The local utility decided to change the pole mounted transformer that feeds my house and two neighbors to the East. They didn’t give any notice or anything, they just cut the power. So the new edition of the IEEE controls systems magazine came in the mail today and I spent some time looking through it while I was waiting. A column called 25 years ago discusses the difficulty of testing systems for all contingencies and highlights some of the issues that were encountered on the Voyager One spacecraft.
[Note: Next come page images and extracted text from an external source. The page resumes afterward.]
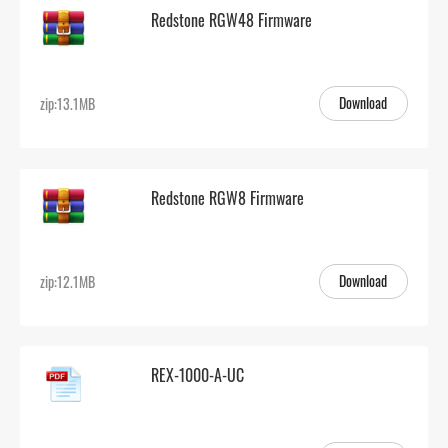
Redstone RGW48 Firmware
Download
zip:13.1MB
Redstone RGW8 Firmware
Download
zip:12.1MB
REX-1000-A-UC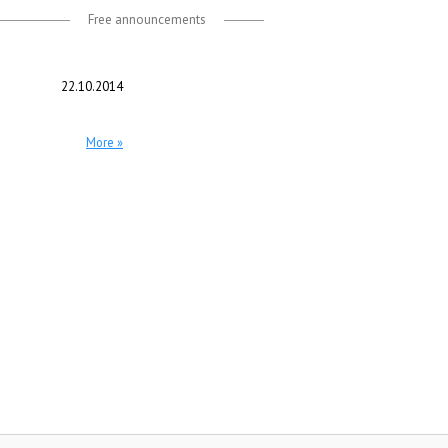
Free announcements
22.10.2014
More »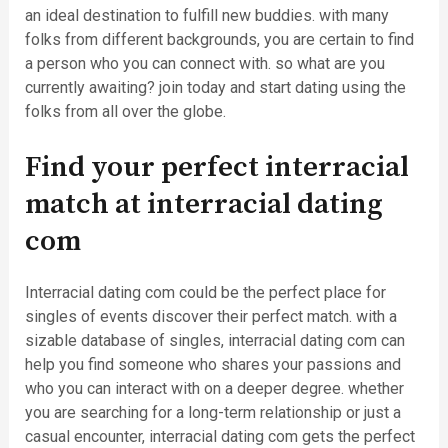
an ideal destination to fulfill new buddies. with many
folks from different backgrounds, you are certain to find
a person who you can connect with. so what are you
currently awaiting? join today and start dating using the
folks from all over the globe.
Find your perfect interracial
match at interracial dating
com
Interracial dating com could be the perfect place for
singles of events discover their perfect match. with a
sizable database of singles, interracial dating com can
help you find someone who shares your passions and
who you can interact with on a deeper degree. whether
you are searching for a long-term relationship or just a
casual encounter, interracial dating com gets the perfect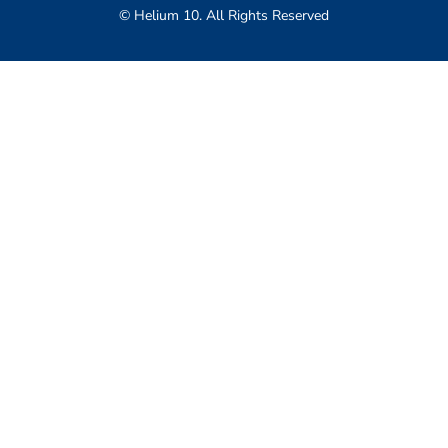
© Helium 10. All Rights Reserved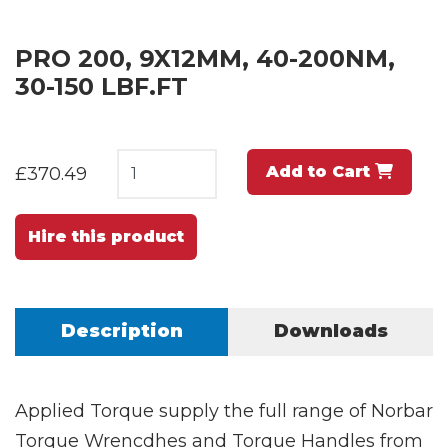
PRO 200, 9X12MM, 40-200NM,
30-150 LBF.FT
Add to Cart
£370.49
Hire this product
Description
Downloads
Applied Torque supply the full range of Norbar
Torque Wrencdhes and Torque Handles from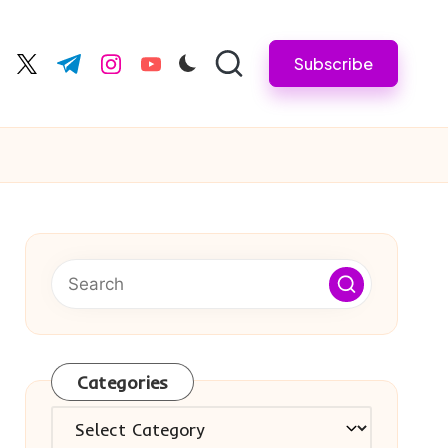
Subscribe
cebook.com
twitter.com
t.me
instagram.com
youtube.com
Categories
Categories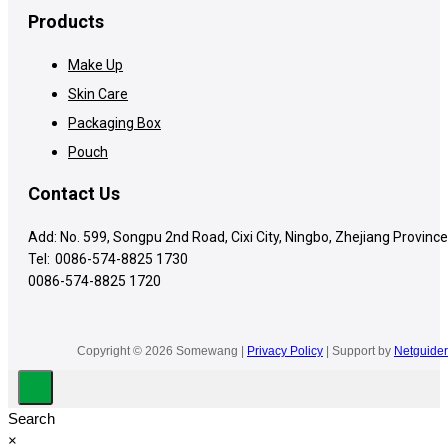
Products
Make Up
Skin Care
Packaging Box
Pouch
Contact Us
Add: No. 599, Songpu 2nd Road, Cixi City, Ningbo, Zhejiang Province
Tel:
0086-574-8825 1730
0086-574-8825 1720
Copyright © 2026 Somewang |
Privacy Policy
| Support by
Netguider
Search
×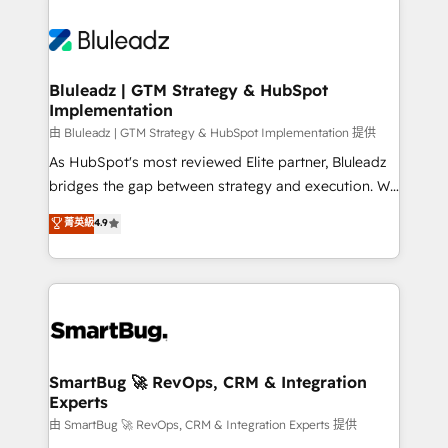
Bluleadz | GTM Strategy & HubSpot
Implementation
由 Bluleadz | GTM Strategy & HubSpot Implementation 提供
As HubSpot's most reviewed Elite partner, Bluleadz
bridges the gap between strategy and execution. We
don't just "set up tools" — we install the GTM
菁英級
4.9
Operating System (GTM OS) to align your leadership
and engineer a portal that drives predictable
revenue velocity. 🚀 GTM Strategy & Alignment
Workshops & Sprints: Identify "Valleys of Death"
stalling growth. Fix your ICP, Math, and Story to stop
"accelerating a mess." ⚙️ Elite Engineering & AI
Scalable Architecture: Zero-technical-debt setup
SmartBug 🚀 RevOps, CRM & Integration
Experts
across all Hubs, validated by our 7 HubSpot
Accreditations. AI-Powered RevOps: Breeze AI,
由 SmartBug 🚀 RevOps, CRM & Integration Experts 提供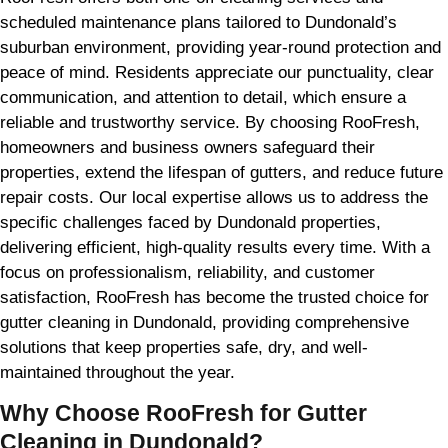
scheduled maintenance plans tailored to Dundonald’s
suburban environment, providing year-round protection and
peace of mind. Residents appreciate our punctuality, clear
communication, and attention to detail, which ensure a
reliable and trustworthy service. By choosing RooFresh,
homeowners and business owners safeguard their
properties, extend the lifespan of gutters, and reduce future
repair costs. Our local expertise allows us to address the
specific challenges faced by Dundonald properties,
delivering efficient, high-quality results every time. With a
focus on professionalism, reliability, and customer
satisfaction, RooFresh has become the trusted choice for
gutter cleaning in Dundonald, providing comprehensive
solutions that keep properties safe, dry, and well-
maintained throughout the year.
Why Choose RooFresh for Gutter
Cleaning in Dundonald?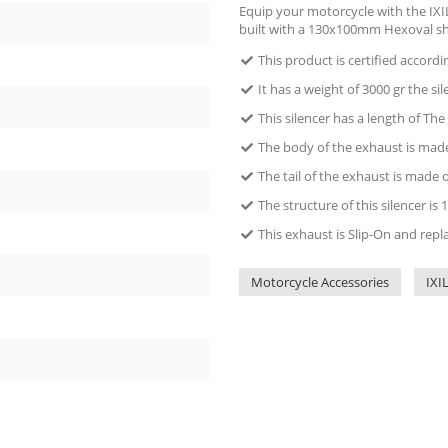
Equip your motorcycle with the IXIL
built with a 130x100mm Hexoval s
This product is certified accord
It has a weight of 3000 gr the sil
This silencer has a length of The
The body of the exhaust is made 
The tail of the exhaust is made 
The structure of this silencer 
This exhaust is Slip-On and repl
Motorcycle Accessories
IXI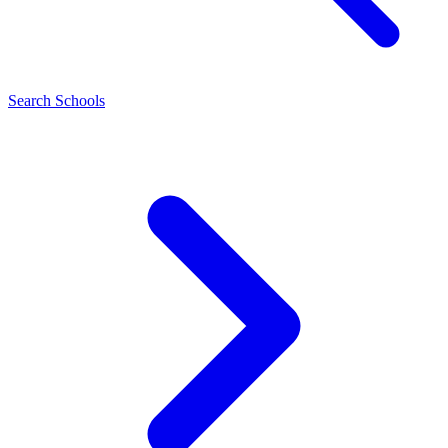
Search Schools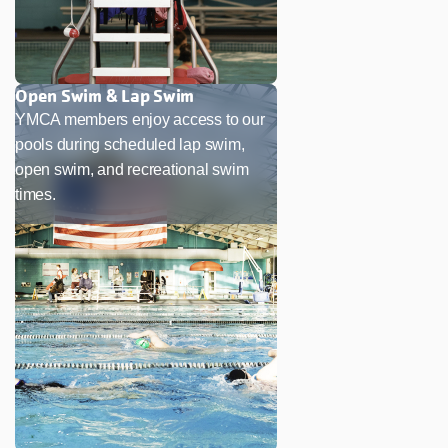
Open Swim & Lap Swim
YMCA members enjoy access to our
pools during scheduled lap swim,
open swim, and recreational swim
times.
Voyager One encountered problems immediately after entering orbit. The main issue had to do with navigation, but a secondary issue was caused by the software trying to correct for the navigation issue and prevented a fix from being uploaded immediately. They were eventually able to upload a software patch and correct the issue, but it sounds like the integrity of spacecraft and mission success were in question for a while. From the article:
This was a program that had been very carefully done by probably some of the very best people in the world. They had exercised it and worked on it, but that particular real circumstance was not quite right in the model, and the software had a loop in it that no one had ever thought of.
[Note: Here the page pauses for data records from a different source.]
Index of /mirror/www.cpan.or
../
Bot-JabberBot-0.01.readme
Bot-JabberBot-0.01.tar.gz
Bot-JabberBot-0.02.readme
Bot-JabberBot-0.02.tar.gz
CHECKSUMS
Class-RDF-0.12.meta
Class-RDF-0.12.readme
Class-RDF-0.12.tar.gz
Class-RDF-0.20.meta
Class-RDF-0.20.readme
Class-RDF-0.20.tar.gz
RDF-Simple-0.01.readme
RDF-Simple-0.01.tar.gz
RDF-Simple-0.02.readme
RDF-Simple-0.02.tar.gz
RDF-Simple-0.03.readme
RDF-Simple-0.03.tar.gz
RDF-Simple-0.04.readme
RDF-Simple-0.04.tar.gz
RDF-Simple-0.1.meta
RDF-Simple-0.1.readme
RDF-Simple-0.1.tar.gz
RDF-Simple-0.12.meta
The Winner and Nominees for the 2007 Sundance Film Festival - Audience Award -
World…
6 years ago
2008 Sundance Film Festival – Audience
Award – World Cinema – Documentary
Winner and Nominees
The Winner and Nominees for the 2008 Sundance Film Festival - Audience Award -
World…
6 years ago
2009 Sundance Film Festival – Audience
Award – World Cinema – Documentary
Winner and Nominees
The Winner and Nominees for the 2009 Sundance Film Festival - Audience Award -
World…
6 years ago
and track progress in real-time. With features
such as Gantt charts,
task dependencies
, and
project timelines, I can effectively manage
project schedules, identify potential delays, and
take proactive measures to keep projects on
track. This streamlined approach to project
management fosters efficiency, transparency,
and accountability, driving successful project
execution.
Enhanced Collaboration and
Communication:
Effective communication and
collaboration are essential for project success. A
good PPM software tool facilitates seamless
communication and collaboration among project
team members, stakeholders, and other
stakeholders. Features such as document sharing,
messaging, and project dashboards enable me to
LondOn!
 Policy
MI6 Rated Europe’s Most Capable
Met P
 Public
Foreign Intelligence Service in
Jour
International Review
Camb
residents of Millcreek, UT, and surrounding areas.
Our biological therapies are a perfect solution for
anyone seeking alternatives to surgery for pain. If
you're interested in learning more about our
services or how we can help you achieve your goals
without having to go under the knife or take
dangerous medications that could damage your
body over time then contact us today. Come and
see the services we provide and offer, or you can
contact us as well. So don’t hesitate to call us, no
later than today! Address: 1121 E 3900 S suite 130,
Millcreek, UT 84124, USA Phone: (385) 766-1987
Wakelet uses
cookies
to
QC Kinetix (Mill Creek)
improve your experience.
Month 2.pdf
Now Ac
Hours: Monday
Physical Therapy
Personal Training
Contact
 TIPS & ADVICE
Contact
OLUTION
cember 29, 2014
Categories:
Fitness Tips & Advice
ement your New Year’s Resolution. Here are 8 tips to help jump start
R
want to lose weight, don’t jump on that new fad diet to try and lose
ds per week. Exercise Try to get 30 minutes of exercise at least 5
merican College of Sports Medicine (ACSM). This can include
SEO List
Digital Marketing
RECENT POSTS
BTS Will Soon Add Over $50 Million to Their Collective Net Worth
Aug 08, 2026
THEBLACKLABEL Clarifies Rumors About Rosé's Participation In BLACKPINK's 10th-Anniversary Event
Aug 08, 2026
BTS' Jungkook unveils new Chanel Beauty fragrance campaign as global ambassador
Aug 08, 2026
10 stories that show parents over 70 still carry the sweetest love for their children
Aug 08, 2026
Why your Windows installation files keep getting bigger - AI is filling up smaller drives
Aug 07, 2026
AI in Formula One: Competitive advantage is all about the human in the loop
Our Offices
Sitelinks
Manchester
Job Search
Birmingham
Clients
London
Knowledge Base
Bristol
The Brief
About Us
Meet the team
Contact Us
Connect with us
This immediately brought to mind Air France 447. We may never know exactly what happened, but I think it is safe to say that some unforseeable, untestable sequence of events came together at the wrong time.
Software is great, it is so flexible that you can make it do anything you need it to. The drawback to that flexibility is a complexity that is hard to comprehend. For example, a small piece of software may be around 100,000 lines of code. The number of potential execution paths through those 100,000 lines of code is on the order of exponential. This is the reason that you can only really test an application to be correct according to the requirements. It is just not possible to completely test every state and execution path of an application of any appreciable size.